Il diventare donna di Bella Baxter passa attraverso la sperimentazione e l’adattare ogni situazione alle sue personali esigenze, anche il prostituirsi non è un’imposizione, ma un’esigenza che si trascina appresso la voglia di migliorarsi attraverso lo svolgimento di una professione che la renda economicamente indipendente. Ma cosa succede agli individui coinvolti nell’irrequieta danza della seducente creatura di laboratorio? Perdono la testa, sono costretti a provare sentimenti autentici – amore, odio, rabbia – epurati da ogni sovrastruttura socio-culturale. Vengono così alla luce i veri mostri che nulla hanno a che vedere con i freaks – le creature nate dagli esperimenti di God – e neanche con la deformità fisica: i veri mostri, come in tutta la filmografia di Lanthimos, sono gli uomini ordinari, rispettabili, brillanti in apparenza, gli insospettabili che, invece, feriti nell’orgoglio finiscono con lo spergiurare e mostrarsi secondo la loro vera natura di ipocriti, arrivisti, senza alcuna ideologia, amanti del denaro e del potere. In un turbine di eccessi visivi, in cui la forma è portata all’eccesso, anche i personaggi e le performance attoriali sono tutte sopra le righe, sovrastate da una Emma Stone che forgia la sua eroina senza alcun riferimento a cui appigliarsi – lo conferma lei stessa in numerose interviste. Utilizza il suo talento per la commedia e le sue movenze mai perfette, l’espressività del suo volto per lavorare sull’ironia e sul grottesco senza mai cadere nel macchiettistico, regalando dignità e valore a quella bambina che impara a conoscersi specchiandosi nel mondo e nelle sue ingiustizie.

Povere creature! è, dunque, un’opera-mondo in cui il mito della caverna di Platone, Frankenstein, Pinocchio, Freud, Fassbinder, Méllès e Fellini si scontrano e dalla loro fusione irruenta e generatrice – come le scariche elettriche che riportano in vita la donna suicida – nasce un prodotto complesso, articolato, ammaliante e corrosivo che avvolge e respinge in un caleidoscopio di colori, suoni, suggestioni abbaglianti e meravigliose, che stordiscono e contribuiscono a definire il profilo di una donna libera, viva, rinnovata, aperta agli altri e all’altruismo, pronta a trovare una dimensione che le appartenga e le corrisponda.
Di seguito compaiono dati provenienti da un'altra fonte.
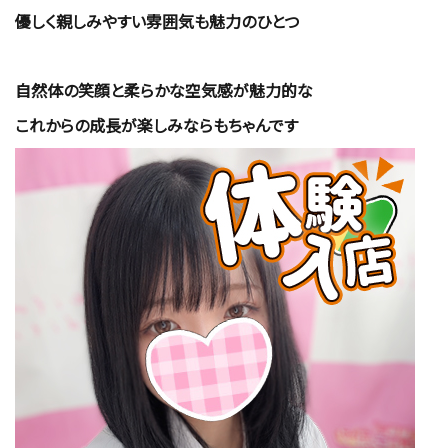
優しく親しみやすい雰囲気も魅力のひとつ
自然体の笑顔と柔らかな空気感が魅力的な
これからの成長が楽しみならもちゃんです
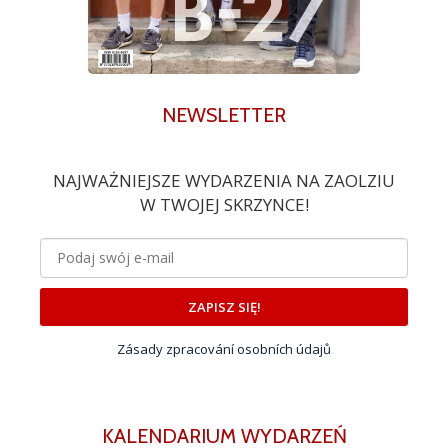
NEWSLETTER
NAJWAŻNIEJSZE WYDARZENIA NA ZAOLZIU
W TWOJEJ SKRZYNCE!
ZAPISZ SIĘ!
Zásady zpracování osobních údajů
KALENDARIUM WYDARZEŃ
C’è chi sostiene che Bella Baxter sia la risposta intellettuale a Barbie; la verità è che la storia di Bella su pellicola inizia dove quella di Barbie finisce spingendo sull’acceleratore e sull’anarchia di un pensiero che si muove senza confini, paure, prevaricazioni culturali e convenzioni da rispettare sul cammino della realizzazione.